----- EXTRAIT DU TEXTE -----

C’est en 1981 à Los Angeles, l’un des foyers du glam metal, que Lars Ulrich le grimaçant, à l’origine destiné à devenir tennisman mais corrompu par le pouvoir du hard-rock à la suite de l’écoute du Fireball de Deep Purple, publie une annonce dans le journal local, cherchant des musiciens sur la même longueur d’onde que lui pour entamer des jam sessions sur des groupes cultes britanniques, à savoir Diamond Head, Tygers of Pan Tang ou encore Iron Maiden. C’est un adolescent du même âge que Lars le grimaçant (entre 17 et 18 ans) qui va lui répondre en premier, James Hetfield le picoleur, viking encore imberbe d’1m85, légèrement porté sur la binouze comme tout métalleux qui se respecte, et qui a de la rage à revendre. De cette franche camaraderie virile naîtra une formation encore fragile qui accueillera en son sein des musiciens comme Ron McGovney l’oublié ou encore Dave Mustaine le teigneux. Metallica est né et pousse ses premiers balbutiements.


Passé quelques démos, de la sueur, du sang et de la bière, une promo basée sur un bouche-à-oreille restreint mais fédérateur et des concerts dans les fosses, le groupe embarquera dans son van qui n’a plus de toit (selon la légende fondu par les fortes macérations de l’alcool) pour aller à l’autre bout du pays, dans l’État de New York, afin d’enregistrer son premier album. C’est à ce moment là que Mustaine le teigneux, un peu trop porté sur la picole (un peu plus que les autres en tous cas) se fait virer du groupe. Il repartira pour Los Angeles et fondera Megadeth pour se consoler. Entre temps Ulrich le grimaçant et Hetfield le picoleur ont fait la connaissance de Cliff Burton, un hippie aux pantalons patte d’eph, dieu de la basse, fan de Lovecraft et de musique classique, et remplacent Mustaine le teigneux par Kirk Hammett le silencieux, ex-guitariste d’Exodus (autre formation un peu fêlée) un petit peu plus calme que les deux têtes pensantes et éternel spectateur des déboires affectifs de Lars et James.


C’est donc en 1983 que Metallica, composé de ces four horsemen énervés comme jamais qui constituent le line-up légendaire du groupe, accouchent de leur premier disque, j’ai nommé, Metal Up Your Ass ! Euh pardon, Kill ‘Em All !
Les premières notes de Hit the Lights donnent le ton, progressivement, Metallica invite à un son rapide, puissant et nerveux, guitares saturées, batterie déchaînée, cri de Hetfield le picoleur, WOAH ! L’album gravit un échelon sur l’échelle de l’agressivité du metal, le heavy anglais et virtuose enfante dans la douleur le petit frère rageur et brutal du frêle glam qui ne peut pas le sentir, le thrash metal.

-----

• _OBJECTIF_
Recopiez mot pour mot, dans le texte sur les débuts de Metallica, tout ce qui va de « Les premières notes » jusqu'à « le thrash metal. ».

----- DONNÉES FOURNIES -----

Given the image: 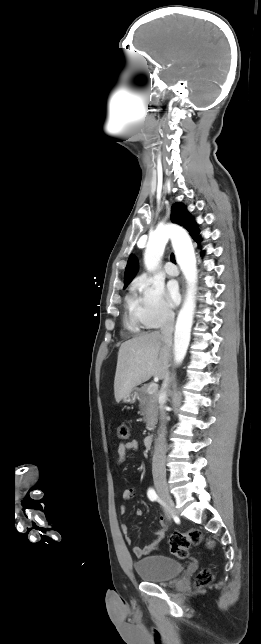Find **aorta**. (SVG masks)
<instances>
[{
    "label": "aorta",
    "mask_w": 261,
    "mask_h": 644,
    "mask_svg": "<svg viewBox=\"0 0 261 644\" xmlns=\"http://www.w3.org/2000/svg\"><path fill=\"white\" fill-rule=\"evenodd\" d=\"M169 238H175L174 231L170 229H157L150 235L144 252V264L148 271H154L158 267ZM176 259L189 284L187 297L179 312L174 334V360L180 364L186 355L190 342L197 272L194 250L177 248Z\"/></svg>",
    "instance_id": "aorta-1"
}]
</instances>
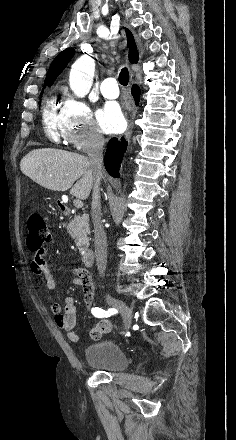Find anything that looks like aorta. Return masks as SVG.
<instances>
[{
	"mask_svg": "<svg viewBox=\"0 0 236 440\" xmlns=\"http://www.w3.org/2000/svg\"><path fill=\"white\" fill-rule=\"evenodd\" d=\"M94 70V61L89 56L80 57L72 65L69 84L76 96L84 97L89 92L93 82Z\"/></svg>",
	"mask_w": 236,
	"mask_h": 440,
	"instance_id": "1",
	"label": "aorta"
}]
</instances>
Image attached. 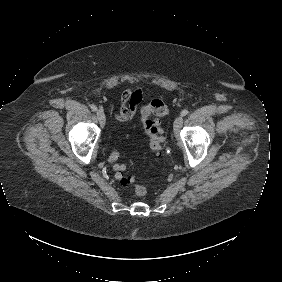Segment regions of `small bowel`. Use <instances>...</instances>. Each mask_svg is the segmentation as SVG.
I'll list each match as a JSON object with an SVG mask.
<instances>
[{
    "mask_svg": "<svg viewBox=\"0 0 282 282\" xmlns=\"http://www.w3.org/2000/svg\"><path fill=\"white\" fill-rule=\"evenodd\" d=\"M142 98L140 87L124 89L120 96L119 110L114 113L115 118L120 122L132 120L141 106Z\"/></svg>",
    "mask_w": 282,
    "mask_h": 282,
    "instance_id": "c3829d8e",
    "label": "small bowel"
}]
</instances>
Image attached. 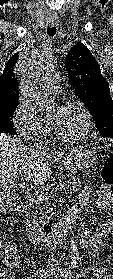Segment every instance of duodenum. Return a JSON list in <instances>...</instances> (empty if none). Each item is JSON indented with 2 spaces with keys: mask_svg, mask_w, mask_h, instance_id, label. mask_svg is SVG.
Listing matches in <instances>:
<instances>
[{
  "mask_svg": "<svg viewBox=\"0 0 113 279\" xmlns=\"http://www.w3.org/2000/svg\"><path fill=\"white\" fill-rule=\"evenodd\" d=\"M85 209L84 204L69 209L56 224L44 226L34 225L29 219V213L26 209L22 210L24 216L23 232L31 242L39 244L42 247L58 244L63 236L71 229L73 223L81 216ZM88 239H81V243L87 244Z\"/></svg>",
  "mask_w": 113,
  "mask_h": 279,
  "instance_id": "duodenum-1",
  "label": "duodenum"
}]
</instances>
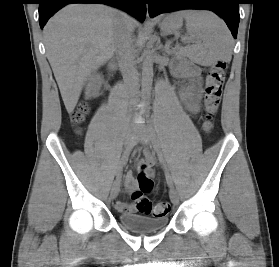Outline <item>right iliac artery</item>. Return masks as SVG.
I'll return each instance as SVG.
<instances>
[{"label": "right iliac artery", "mask_w": 279, "mask_h": 267, "mask_svg": "<svg viewBox=\"0 0 279 267\" xmlns=\"http://www.w3.org/2000/svg\"><path fill=\"white\" fill-rule=\"evenodd\" d=\"M133 146H134V141L131 143L130 146H128L125 149V151H124V153L122 155V157H121V159L119 161V164L117 166V169H116V176H117V178H119L121 176L123 167L126 165V163L128 161V158H129V155L131 153V150H132Z\"/></svg>", "instance_id": "obj_1"}]
</instances>
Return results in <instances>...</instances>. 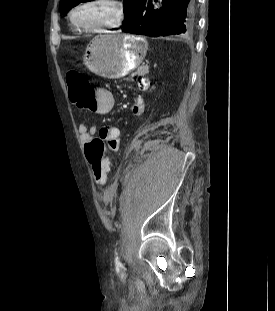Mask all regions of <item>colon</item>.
Returning a JSON list of instances; mask_svg holds the SVG:
<instances>
[{"label":"colon","mask_w":275,"mask_h":311,"mask_svg":"<svg viewBox=\"0 0 275 311\" xmlns=\"http://www.w3.org/2000/svg\"><path fill=\"white\" fill-rule=\"evenodd\" d=\"M69 86V97L71 102L79 108L89 105L95 98L94 87L88 79L78 73L67 74ZM110 145L103 139H94L86 146V157L91 165L94 179L97 183L103 184L110 172L111 160L107 156V148Z\"/></svg>","instance_id":"colon-1"}]
</instances>
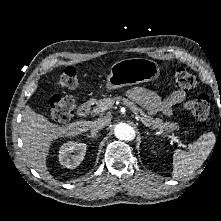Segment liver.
I'll use <instances>...</instances> for the list:
<instances>
[{
    "mask_svg": "<svg viewBox=\"0 0 221 221\" xmlns=\"http://www.w3.org/2000/svg\"><path fill=\"white\" fill-rule=\"evenodd\" d=\"M95 121H102L107 125L111 122V115ZM95 121H76L65 127L58 126L26 106L22 113L20 130L28 163L42 176L52 178L46 167V157L52 141L59 137H72L86 132Z\"/></svg>",
    "mask_w": 221,
    "mask_h": 221,
    "instance_id": "1",
    "label": "liver"
}]
</instances>
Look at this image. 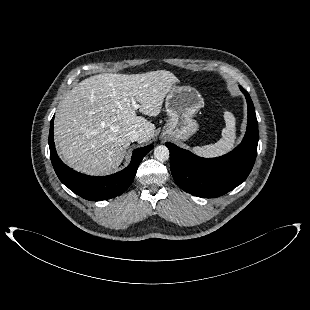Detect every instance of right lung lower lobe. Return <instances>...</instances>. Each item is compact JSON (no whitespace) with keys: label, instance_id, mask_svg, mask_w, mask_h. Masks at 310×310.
I'll list each match as a JSON object with an SVG mask.
<instances>
[{"label":"right lung lower lobe","instance_id":"1","mask_svg":"<svg viewBox=\"0 0 310 310\" xmlns=\"http://www.w3.org/2000/svg\"><path fill=\"white\" fill-rule=\"evenodd\" d=\"M53 121L50 123L49 148L54 170L60 181L71 191L90 201H100L122 194L132 183L143 157L154 147L152 144L133 152L128 167L113 175L104 177L87 176L65 165L56 153L53 139Z\"/></svg>","mask_w":310,"mask_h":310}]
</instances>
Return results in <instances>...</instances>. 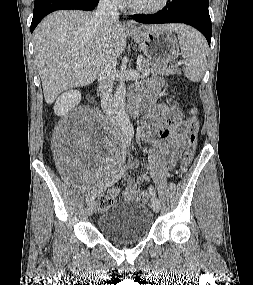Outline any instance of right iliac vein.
Masks as SVG:
<instances>
[{"mask_svg": "<svg viewBox=\"0 0 253 285\" xmlns=\"http://www.w3.org/2000/svg\"><path fill=\"white\" fill-rule=\"evenodd\" d=\"M95 211H96V201L94 199H91L87 205L88 215L89 216L93 215Z\"/></svg>", "mask_w": 253, "mask_h": 285, "instance_id": "1", "label": "right iliac vein"}]
</instances>
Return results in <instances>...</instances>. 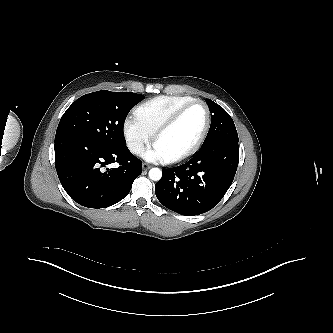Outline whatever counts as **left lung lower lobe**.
Wrapping results in <instances>:
<instances>
[{
	"label": "left lung lower lobe",
	"instance_id": "0a47b994",
	"mask_svg": "<svg viewBox=\"0 0 333 333\" xmlns=\"http://www.w3.org/2000/svg\"><path fill=\"white\" fill-rule=\"evenodd\" d=\"M239 161L238 141L223 140L202 147L187 163L162 169L155 185L168 209L193 216L215 207L232 184Z\"/></svg>",
	"mask_w": 333,
	"mask_h": 333
}]
</instances>
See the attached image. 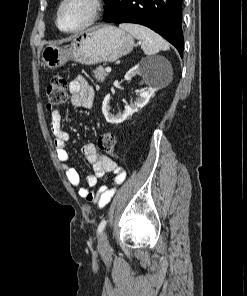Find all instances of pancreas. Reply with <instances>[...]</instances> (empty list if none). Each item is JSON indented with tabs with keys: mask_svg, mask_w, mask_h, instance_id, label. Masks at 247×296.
I'll return each mask as SVG.
<instances>
[{
	"mask_svg": "<svg viewBox=\"0 0 247 296\" xmlns=\"http://www.w3.org/2000/svg\"><path fill=\"white\" fill-rule=\"evenodd\" d=\"M93 73L96 81L99 83H102L105 80V77L108 75L102 66L96 68Z\"/></svg>",
	"mask_w": 247,
	"mask_h": 296,
	"instance_id": "obj_1",
	"label": "pancreas"
}]
</instances>
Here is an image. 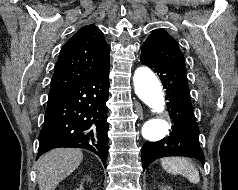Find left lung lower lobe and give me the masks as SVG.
I'll list each match as a JSON object with an SVG mask.
<instances>
[{
  "label": "left lung lower lobe",
  "mask_w": 238,
  "mask_h": 190,
  "mask_svg": "<svg viewBox=\"0 0 238 190\" xmlns=\"http://www.w3.org/2000/svg\"><path fill=\"white\" fill-rule=\"evenodd\" d=\"M140 61L159 75L166 89V105L173 123L169 136L143 145V169L155 159L168 156H184L205 162L199 145V127L191 104L185 66L158 61L145 55H141Z\"/></svg>",
  "instance_id": "0a47b994"
}]
</instances>
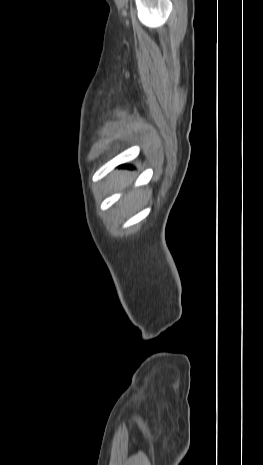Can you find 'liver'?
I'll return each mask as SVG.
<instances>
[{
	"instance_id": "6515ba94",
	"label": "liver",
	"mask_w": 263,
	"mask_h": 465,
	"mask_svg": "<svg viewBox=\"0 0 263 465\" xmlns=\"http://www.w3.org/2000/svg\"><path fill=\"white\" fill-rule=\"evenodd\" d=\"M115 182H116V184L118 185V187L120 189H123L124 187L129 185V183H131V179H127L124 176L123 172H116V174H115Z\"/></svg>"
}]
</instances>
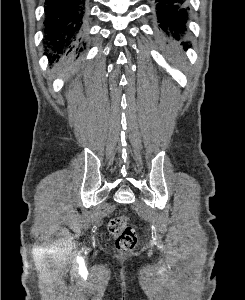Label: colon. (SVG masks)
<instances>
[{"instance_id":"5ec220e1","label":"colon","mask_w":245,"mask_h":300,"mask_svg":"<svg viewBox=\"0 0 245 300\" xmlns=\"http://www.w3.org/2000/svg\"><path fill=\"white\" fill-rule=\"evenodd\" d=\"M126 215H119L112 218L108 229L115 240V246L121 253H131L137 244V232L128 222Z\"/></svg>"}]
</instances>
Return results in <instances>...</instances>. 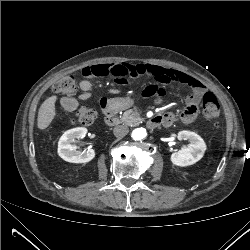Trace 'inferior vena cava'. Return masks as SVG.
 Masks as SVG:
<instances>
[{"label": "inferior vena cava", "instance_id": "obj_1", "mask_svg": "<svg viewBox=\"0 0 250 250\" xmlns=\"http://www.w3.org/2000/svg\"><path fill=\"white\" fill-rule=\"evenodd\" d=\"M128 132H129V128L125 124H122L115 129V134L121 137L126 136Z\"/></svg>", "mask_w": 250, "mask_h": 250}]
</instances>
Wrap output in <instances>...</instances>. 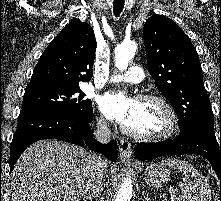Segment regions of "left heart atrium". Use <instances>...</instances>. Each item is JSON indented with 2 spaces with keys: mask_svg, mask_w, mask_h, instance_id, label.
I'll return each mask as SVG.
<instances>
[{
  "mask_svg": "<svg viewBox=\"0 0 221 201\" xmlns=\"http://www.w3.org/2000/svg\"><path fill=\"white\" fill-rule=\"evenodd\" d=\"M136 101L123 93L109 92L99 98L101 112L110 120L125 124L134 112Z\"/></svg>",
  "mask_w": 221,
  "mask_h": 201,
  "instance_id": "left-heart-atrium-1",
  "label": "left heart atrium"
}]
</instances>
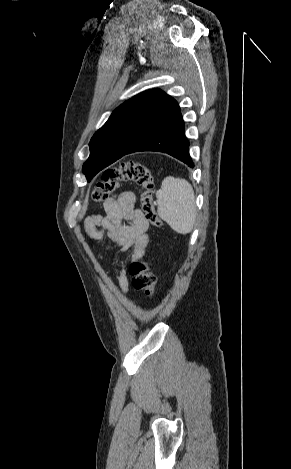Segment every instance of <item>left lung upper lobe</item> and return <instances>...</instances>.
I'll use <instances>...</instances> for the list:
<instances>
[{"mask_svg":"<svg viewBox=\"0 0 291 469\" xmlns=\"http://www.w3.org/2000/svg\"><path fill=\"white\" fill-rule=\"evenodd\" d=\"M178 107L177 101L160 89L144 91L121 104L89 143L90 156L83 164L87 180L165 122Z\"/></svg>","mask_w":291,"mask_h":469,"instance_id":"1","label":"left lung upper lobe"}]
</instances>
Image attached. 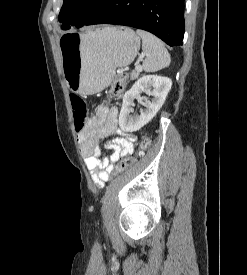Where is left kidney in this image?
Segmentation results:
<instances>
[{
    "label": "left kidney",
    "mask_w": 247,
    "mask_h": 275,
    "mask_svg": "<svg viewBox=\"0 0 247 275\" xmlns=\"http://www.w3.org/2000/svg\"><path fill=\"white\" fill-rule=\"evenodd\" d=\"M172 86V81L168 77L159 75H144L138 79L132 88L123 96V103L119 115V126L123 131L134 132L141 129L151 121L165 102ZM154 90L151 92L150 88ZM145 91L154 98L152 101H146V109L141 110L140 115H130L131 107L134 105L135 98Z\"/></svg>",
    "instance_id": "5707ae66"
}]
</instances>
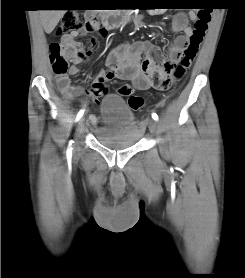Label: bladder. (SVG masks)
Instances as JSON below:
<instances>
[{
    "instance_id": "obj_1",
    "label": "bladder",
    "mask_w": 245,
    "mask_h": 278,
    "mask_svg": "<svg viewBox=\"0 0 245 278\" xmlns=\"http://www.w3.org/2000/svg\"><path fill=\"white\" fill-rule=\"evenodd\" d=\"M98 140L108 148L121 150L135 146L142 136L133 109L123 96L108 94L101 103Z\"/></svg>"
}]
</instances>
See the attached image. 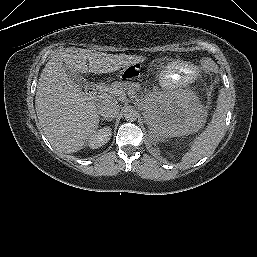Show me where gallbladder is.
I'll return each mask as SVG.
<instances>
[{"label": "gallbladder", "instance_id": "1", "mask_svg": "<svg viewBox=\"0 0 257 257\" xmlns=\"http://www.w3.org/2000/svg\"><path fill=\"white\" fill-rule=\"evenodd\" d=\"M65 71L67 76L76 84H78L80 87H86L87 81L86 79L76 70L71 68L70 66H65Z\"/></svg>", "mask_w": 257, "mask_h": 257}]
</instances>
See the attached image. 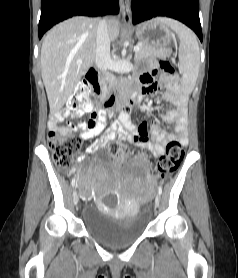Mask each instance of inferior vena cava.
<instances>
[{"label": "inferior vena cava", "mask_w": 238, "mask_h": 278, "mask_svg": "<svg viewBox=\"0 0 238 278\" xmlns=\"http://www.w3.org/2000/svg\"><path fill=\"white\" fill-rule=\"evenodd\" d=\"M111 61L110 36L105 19L100 20L97 27L95 64L102 72H106Z\"/></svg>", "instance_id": "inferior-vena-cava-1"}]
</instances>
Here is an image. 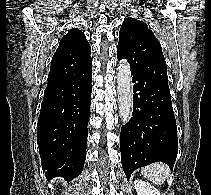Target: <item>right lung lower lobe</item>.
<instances>
[{"mask_svg": "<svg viewBox=\"0 0 211 195\" xmlns=\"http://www.w3.org/2000/svg\"><path fill=\"white\" fill-rule=\"evenodd\" d=\"M92 63L76 73L48 80L38 119L37 141L48 180H72L86 158Z\"/></svg>", "mask_w": 211, "mask_h": 195, "instance_id": "1", "label": "right lung lower lobe"}]
</instances>
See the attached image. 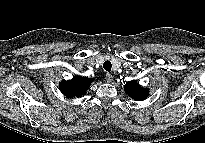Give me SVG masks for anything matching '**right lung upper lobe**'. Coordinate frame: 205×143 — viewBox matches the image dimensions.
I'll return each instance as SVG.
<instances>
[{
	"label": "right lung upper lobe",
	"instance_id": "cb5924a9",
	"mask_svg": "<svg viewBox=\"0 0 205 143\" xmlns=\"http://www.w3.org/2000/svg\"><path fill=\"white\" fill-rule=\"evenodd\" d=\"M92 81L93 79L91 78L75 76L72 80L62 81L60 90L68 98L81 97L86 93Z\"/></svg>",
	"mask_w": 205,
	"mask_h": 143
}]
</instances>
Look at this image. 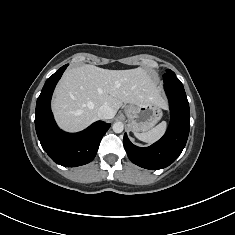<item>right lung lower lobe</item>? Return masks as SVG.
Segmentation results:
<instances>
[{
  "label": "right lung lower lobe",
  "mask_w": 235,
  "mask_h": 235,
  "mask_svg": "<svg viewBox=\"0 0 235 235\" xmlns=\"http://www.w3.org/2000/svg\"><path fill=\"white\" fill-rule=\"evenodd\" d=\"M68 65L50 76L37 99L35 128L41 146L57 164L76 167L89 163L96 156L100 141L110 124L97 121L79 133H66L58 128L51 112L53 90Z\"/></svg>",
  "instance_id": "obj_1"
}]
</instances>
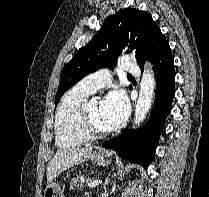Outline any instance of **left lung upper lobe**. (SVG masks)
<instances>
[{
  "label": "left lung upper lobe",
  "instance_id": "1",
  "mask_svg": "<svg viewBox=\"0 0 209 197\" xmlns=\"http://www.w3.org/2000/svg\"><path fill=\"white\" fill-rule=\"evenodd\" d=\"M164 41L161 30L145 11L125 8L109 16L96 36L63 69L55 106L61 96L87 74L102 67L112 70L126 45L129 52L136 49L135 58L141 66Z\"/></svg>",
  "mask_w": 209,
  "mask_h": 197
}]
</instances>
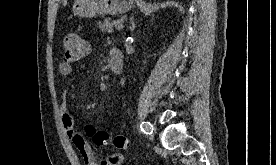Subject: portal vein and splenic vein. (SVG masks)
Segmentation results:
<instances>
[{
    "mask_svg": "<svg viewBox=\"0 0 276 165\" xmlns=\"http://www.w3.org/2000/svg\"><path fill=\"white\" fill-rule=\"evenodd\" d=\"M114 25H115V28H116L117 30H120V29H122V28L124 27L122 21L114 22Z\"/></svg>",
    "mask_w": 276,
    "mask_h": 165,
    "instance_id": "18ae733b",
    "label": "portal vein and splenic vein"
}]
</instances>
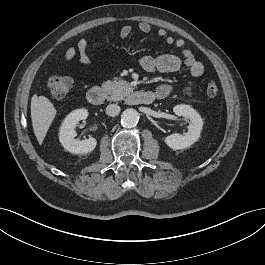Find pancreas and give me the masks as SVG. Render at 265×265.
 Wrapping results in <instances>:
<instances>
[{
  "instance_id": "cf45deb5",
  "label": "pancreas",
  "mask_w": 265,
  "mask_h": 265,
  "mask_svg": "<svg viewBox=\"0 0 265 265\" xmlns=\"http://www.w3.org/2000/svg\"><path fill=\"white\" fill-rule=\"evenodd\" d=\"M127 87L128 85L125 81L108 80L102 84V90L107 94V100L114 102L125 98Z\"/></svg>"
}]
</instances>
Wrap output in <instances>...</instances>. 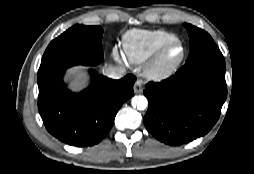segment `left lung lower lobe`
<instances>
[{"label": "left lung lower lobe", "mask_w": 254, "mask_h": 174, "mask_svg": "<svg viewBox=\"0 0 254 174\" xmlns=\"http://www.w3.org/2000/svg\"><path fill=\"white\" fill-rule=\"evenodd\" d=\"M144 95L149 108L147 130L168 145H182L207 134L217 122L227 97L225 68L181 67L160 83L150 82Z\"/></svg>", "instance_id": "0a47b994"}]
</instances>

-----

• _VOICI LE RÉSULTAT_
Les premières notes de Hit the Lights donnent le ton, progressivement, Metallica invite à un son rapide, puissant et nerveux, guitares saturées, batterie déchaînée, cri de Hetfield le picoleur, WOAH ! L’album gravit un échelon sur l’échelle de l’agressivité du metal, le heavy anglais et virtuose enfante dans la douleur le petit frère rageur et brutal du frêle glam qui ne peut pas le sentir, le thrash metal.